A New Year ‘for the birds’

Above: A Northern Mockingbird takes a look at us.

Photo by Ryan Steffens.
            Christmas Bird Counts (CBCs) are a long-standing tradition  http://birds.audubon.org/christmas-bird-count. If you’ve never participated before, you are missing out on fun day in the field. We participated on two separate occasions in the past month to continue the over 100-year tradition.
            Our first CBC was two days after Christmas in the area around Cole Camp, MO.  We saw one Great-horned Owl and one Barred Owl on the way into Cole Camp. As usual, directives were given to the entire pool of participants and specific areas were delegated at our usual pre-dawn meeting place.
            The Cole Camp CBC was full of little surprises, like large mixed flocks of wintering sparrows (Harris’s, American Tree, and even a Vesper Sparrow). A single American Pelican rested on a lakes icy edge as Bald Eagle kept an eye on it from just meters away.
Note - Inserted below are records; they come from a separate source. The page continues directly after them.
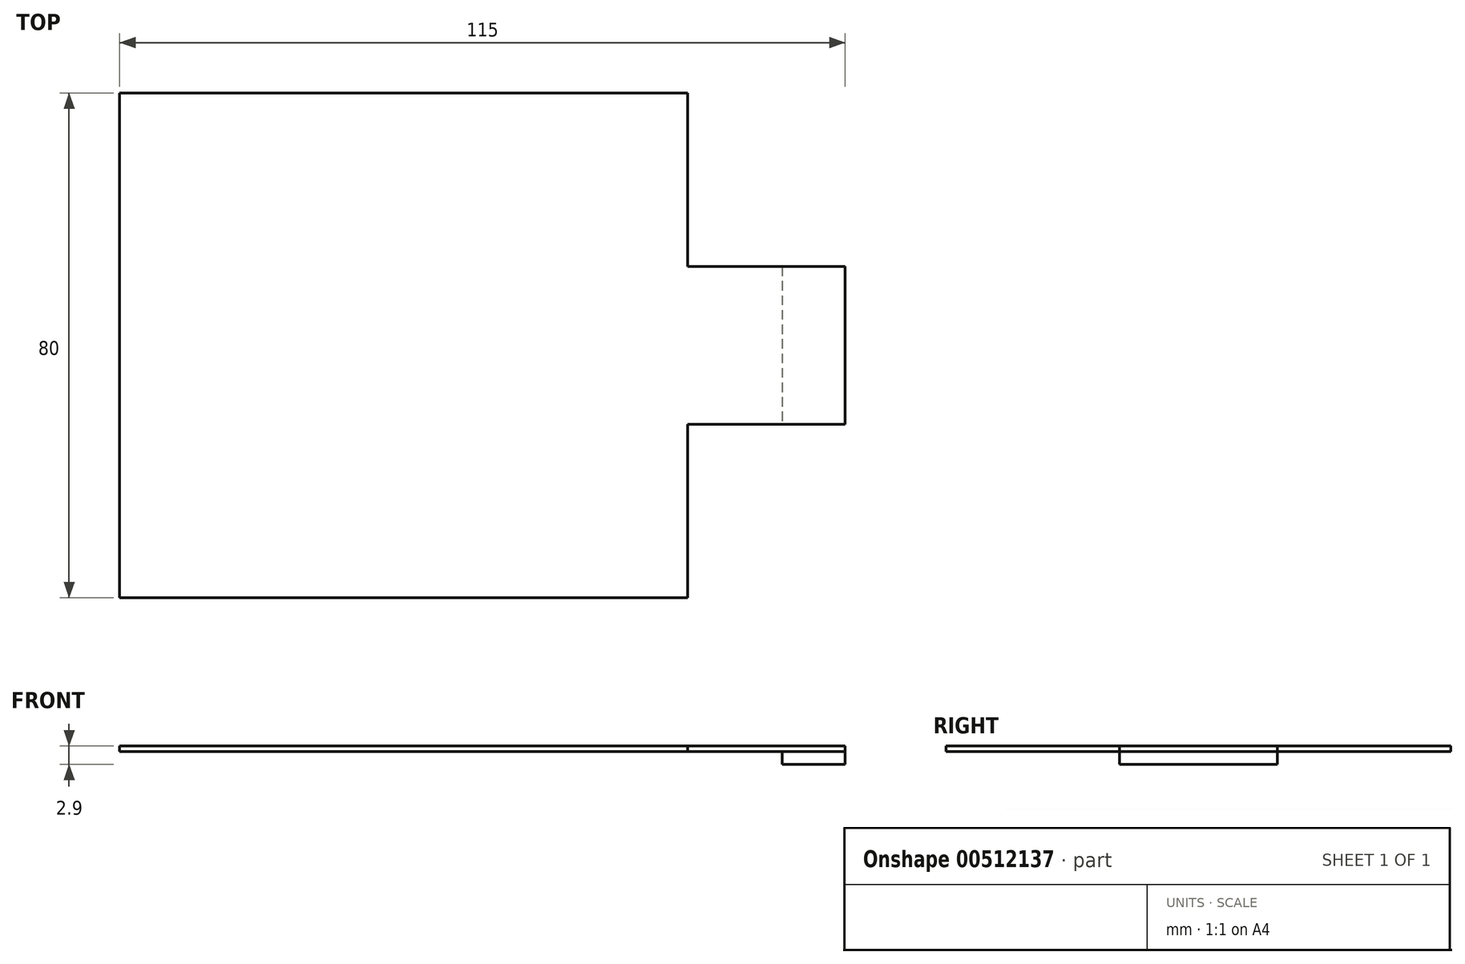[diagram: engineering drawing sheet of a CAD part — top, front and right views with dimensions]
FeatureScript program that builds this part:
annotation { "Feature Type Name" : "Feature", "Feature Type Description" : "" }
export const myFeature = defineFeature(function(context is Context, id is Id, definition is map)
    precondition{}
    {
        {
            var Q0;
            Q0=qCreatedBy(makeId("Top.planeOp"),FACE);
            var sketch = newSketch(context, id + "F0", { "sketchPlane" : qUnion([Q0])});
            skLineSegment(sketch, "E0.left", {"start": v(45, 40) * mm, "end": v(45, -40) * mm});
            skLineSegment(sketch, "E0.right", {"start": v(-45, 40) * mm, "end": v(-45, -40) * mm});
            skPoint(sketch, "E0.middle", {"position": v(0, 0) * mm});
            skLineSegment(sketch, "E1", {"start": v(-45, 40) * mm, "end": v(45, 40) * mm});
            skLineSegment(sketch, "E2", {"start": v(-45, -40) * mm, "end": v(45, -40) * mm});
            skLineSegment(sketch, "E3", {"start": v(0, 0) * mm, "end": v(70, 0) * mm, "construction": true});
            skLineSegment(sketch, "E4.bottom", {"start": v(60, 12.5) * mm, "end": v(70, 12.5) * mm});
            skLineSegment(sketch, "E4.top", {"start": v(60, -12.5) * mm, "end": v(70, -12.5) * mm});
            skLineSegment(sketch, "E4.left", {"start": v(60, 12.5) * mm, "end": v(60, -12.5) * mm});
            skLineSegment(sketch, "E4.right", {"start": v(70, 12.5) * mm, "end": v(70, -12.5) * mm});
            skLineSegment(sketch, "E5", {"start": v(60, 12.5) * mm, "end": v(45, 12.5) * mm});
            skLineSegment(sketch, "E6", {"start": v(60, -12.5) * mm, "end": v(45, -12.5) * mm});
            skSolve(sketch);
        }
        {
            var Q0;
            Q0=makeQuery(id+"F0.imprint","IMPRINT",FACE,{"disambiguationData":[TD([[makeQuery(id+"F0.imprint","IMPRINT",EDGE,{"derivedFrom":sQuery(id+"F0.wireOp",EDGE,"E0.left")}),-1.0]])]});
            var Q1;
            Q1=makeQuery(id+"F0.imprint","IMPRINT",FACE,{"disambiguationData":[TD([[makeQuery(id+"F0.imprint","IMPRINT",EDGE,{"derivedFrom":sQuery(id+"F0.wireOp",EDGE,"E4.left")}),-1.0]])]});
            var Q2;
            Q2=makeQuery(id+"F0.imprint","IMPRINT",FACE,{"disambiguationData":[TD([[makeQuery(id+"F0.imprint","IMPRINT",EDGE,{"derivedFrom":sQuery(id+"F0.wireOp",EDGE,"E4.bottom")}),-1.0]])]});
            extrude(context, id + "F1", {"entities" : qUnion([Q0, Q1, Q2]), "depth" : 0.9 * mm, "offsetDistance" : 25 * mm});
        }
        {
            var Q0;
            Q0=makeQuery(id+"F0.imprint","IMPRINT",FACE,{"disambiguationData":[TD([[makeQuery(id+"F0.imprint","IMPRINT",EDGE,{"derivedFrom":sQuery(id+"F0.wireOp",EDGE,"E4.bottom")}),-1.0]])]});
            extrude(context, id + "F2", {"entities" : qUnion([Q0]), "oppositeDirection" : true, "depth" : 2 * mm, "offsetDistance" : 25 * mm});
        }
    });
Above: An immature Bald Eagle and an American White

Pelican standoff.
Photo by: Stephanie Putnam.
            Our task was to count birds in region north of town. Local bird student, Ryan Steffens, rode with us with and Missouri Valley College Alum, Stephanie Putnam and partner Kalen Brady (MO Valley student) drove behind us. The bird action started just as we were leaving town. A Barred Owl flew directly at my truck. Slamming on the brakes was just enough to avert disaster as it’s talons clicked across the top of the windshield.
            Rough-legged Hawks, Northern Harriers, and Kestrels dazzled us throughout the day. Numbers on the day were tallied in the evening over warm, home cooked goodness.
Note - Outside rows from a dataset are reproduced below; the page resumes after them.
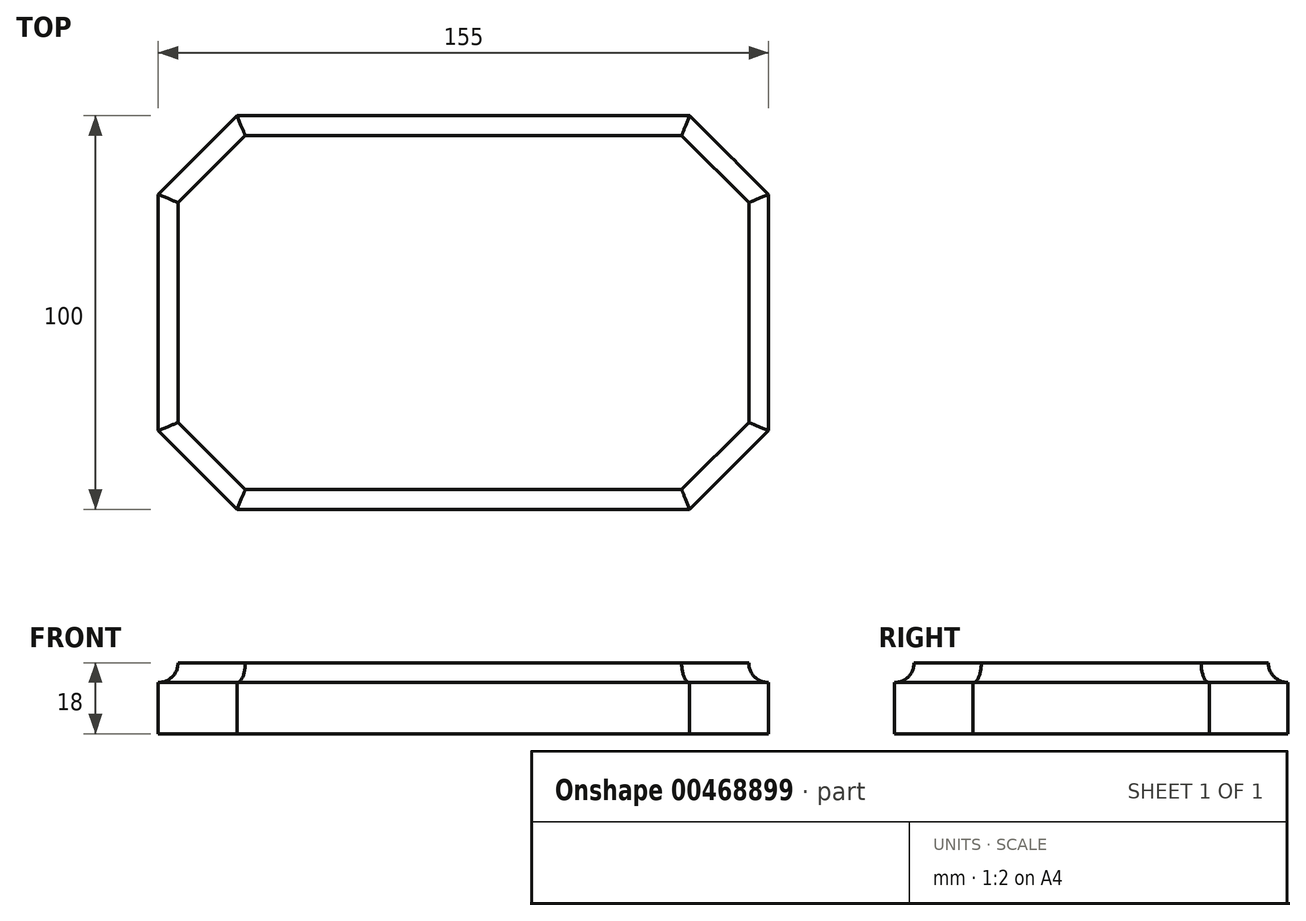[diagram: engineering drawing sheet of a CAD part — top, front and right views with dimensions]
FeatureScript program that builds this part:
annotation { "Feature Type Name" : "Feature", "Feature Type Description" : "" }
export const myFeature = defineFeature(function(context is Context, id is Id, definition is map)
    precondition{}
    {
        {
            var Q0;
            Q0=qCreatedBy(makeId("Top.planeOp"),FACE);
            var sketch = newSketch(context, id + "F0", { "sketchPlane" : qUnion([Q0])});
            skLineSegment(sketch, "E0.bottom", {"start": v(0, 0) * mm, "end": v(155, 0) * mm});
            skLineSegment(sketch, "E0.top", {"start": v(0, 100) * mm, "end": v(155, 100) * mm});
            skLineSegment(sketch, "E0.left", {"start": v(0, 0) * mm, "end": v(0, 100) * mm});
            skLineSegment(sketch, "E0.right", {"start": v(155, 0) * mm, "end": v(155, 100) * mm});
            skSolve(sketch);
        }
        {
            var Q0;
            Q0=makeQuery(id+"F0.imprint","IMPRINT",FACE,{"disambiguationData":[TD([[makeQuery(id+"F0.imprint","IMPRINT",EDGE,{"derivedFrom":sQuery(id+"F0.wireOp",EDGE,"E0.bottom")}),1.0]])]});
            extrude(context, id + "F1", {"entities" : qUnion([Q0]), "depth" : 18 * mm});
        }
        {
            var Q0;
            Q0=makeQuery(id+"F1.opExtrude","SWEPT_EDGE",EDGE,{"disambiguationData":[OSD([sQuery(id+"F0.wireOp",EDGE,"E0.top"),sQuery(id+"F0.wireOp",EDGE,"E0.right")])]});
            var Q1;
            Q1=makeQuery(id+"F1.opExtrude","SWEPT_EDGE",EDGE,{"disambiguationData":[OSD([sQuery(id+"F0.wireOp",EDGE,"E0.bottom"),sQuery(id+"F0.wireOp",EDGE,"E0.right")])]});
            var Q2;
            Q2=makeQuery(id+"F1.opExtrude","SWEPT_EDGE",EDGE,{"disambiguationData":[OSD([sQuery(id+"F0.wireOp",EDGE,"E0.top"),sQuery(id+"F0.wireOp",EDGE,"E0.left")])]});
            var Q3;
            Q3=makeQuery(id+"F1.opExtrude","SWEPT_EDGE",EDGE,{"disambiguationData":[OSD([sQuery(id+"F0.wireOp",EDGE,"E0.bottom"),sQuery(id+"F0.wireOp",EDGE,"E0.left")])]});
            chamfer(context, id + "F2", {"entities" : qUnion([Q0, Q1, Q2, Q3]), "width" : 20 * mm, "tangentPropagation" : true});
        }
        {
            var Q0;
            Q0=qCreatedBy(makeId("Front.planeOp"),FACE);
            cPlane(context, id + "F3", {"entities" : qUnion([Q0]), "cplaneType" : CPlaneType.OFFSET, "offset" : 25 * mm, "oppositeDirection" : true, "width" : 150 * mm, "height" : 150 * mm});
        }
        {
            var Q0;
            Q0=qCreatedBy(id+"F3.planeOp",FACE);
            var sketch = newSketch(context, id + "F4", { "sketchPlane" : qUnion([Q0])});
            skPoint(sketch, "E1.0", {"position": v(0, 18) * mm});
            skCircle(sketch, "E2", {"center": v(0, 18) * mm, "radius": 5 * mm});
            skSolve(sketch);
        }
        {
            var Q0;
            Q0=makeQuery(id+"F1.opExtrude","CAP_FACE",FACE,{"disambiguationData":[OSD([sQuery(id+"F0.wireOp",EDGE,"E0.bottom"),sQuery(id+"F0.wireOp",EDGE,"E0.top"),sQuery(id+"F0.wireOp",EDGE,"E0.left"),sQuery(id+"F0.wireOp",EDGE,"E0.right")])],"isStart":false});
            var sketch = newSketch(context, id + "F5", { "sketchPlane" : qUnion([Q0])});
            skLineSegment(sketch, "E3", {"start": v(0, 25) * mm, "end": v(0, 80) * mm});
            skLineSegment(sketch, "E4", {"start": v(0, 80) * mm, "end": v(20, 100) * mm});
            skLineSegment(sketch, "E5", {"start": v(20, 100) * mm, "end": v(135.02, 100) * mm});
            skLineSegment(sketch, "E6", {"start": v(135.02, 100) * mm, "end": v(155, 80) * mm});
            skLineSegment(sketch, "E7", {"start": v(155, 80) * mm, "end": v(155, 20) * mm});
            skLineSegment(sketch, "E8", {"start": v(155, 20) * mm, "end": v(135, 0) * mm});
            skLineSegment(sketch, "E9", {"start": v(135, 0) * mm, "end": v(20, 0) * mm});
            skLineSegment(sketch, "E10", {"start": v(20, 0) * mm, "end": v(0, 20) * mm});
            skLineSegment(sketch, "E11", {"start": v(0, 20) * mm, "end": v(0, 25) * mm});
            skSolve(sketch);
        }
        {
            var Q0;
            Q0=makeQuery(id+"F4.imprint","IMPRINT",FACE,{"disambiguationData":[TD([[makeQuery(id+"F4.imprint","IMPRINT",EDGE,{"derivedFrom":sQuery(id+"F4.wireOp",EDGE,"E2")}),1.0]])]});
            var Q1;
            Q1=sQuery(id+"F4.wireOp",EDGE,"E2");
            var Q2;
            Q2=sQuery(id+"F5.wireOp",EDGE,"E4");
            var Q3;
            Q3=sQuery(id+"F5.wireOp",EDGE,"E5");
            var Q4;
            Q4=sQuery(id+"F5.wireOp",EDGE,"E6");
            var Q5;
            Q5=sQuery(id+"F5.wireOp",EDGE,"E7");
            var Q6;
            Q6=sQuery(id+"F5.wireOp",EDGE,"E8");
            var Q7;
            Q7=sQuery(id+"F5.wireOp",EDGE,"E9");
            var Q8;
            Q8=sQuery(id+"F5.wireOp",EDGE,"E10");
            var Q9;
            Q9=sQuery(id+"F5.wireOp",EDGE,"E11");
            var Q10;
            Q10=sQuery(id+"F5.wireOp",EDGE,"E3");
            sweep(context, id + "F6", {"operationType" : NewBodyOperationType.REMOVE, "profiles" : qUnion([Q0]), "surfaceProfiles" : qUnion([Q1]), "path" : qUnion([Q2, Q3, Q4, Q5, Q6, Q7, Q8, Q9, Q10])});
        }
    });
            Our second CBC was on New Year’s Day in the area around Swan Lake.  It was a long drive in on icy roads that led into Sumner, MO. Steve Kinder and Larry Lade greeted us and gave us maps for our assigned area. Red-headed Woodpeckers and other birds taunted us in the parking lot at the Refuge Headquarters, making us all eager to get started.
            It was a peaceful, fun-filled day of pleasure as we hiked along Yellow Creek and drove around to agriculture and Wetland Reserve Program lands. Yellow Creek was absolutely packed with Red-headed Woodpeckers. American Tree Sparrows were everywhere along roadsides.
            We enjoyed watching Harriers, Meadow Larks, and Horned Larks throughout the day. At one point, we stumbled upon a large flock of Trumpeter Swans in a cornfield. Towards dusk we watched flocks of geese stream overhead and into the setting sun.
            Thus ended the first day of the Year. Another day and other year… with and for the birds.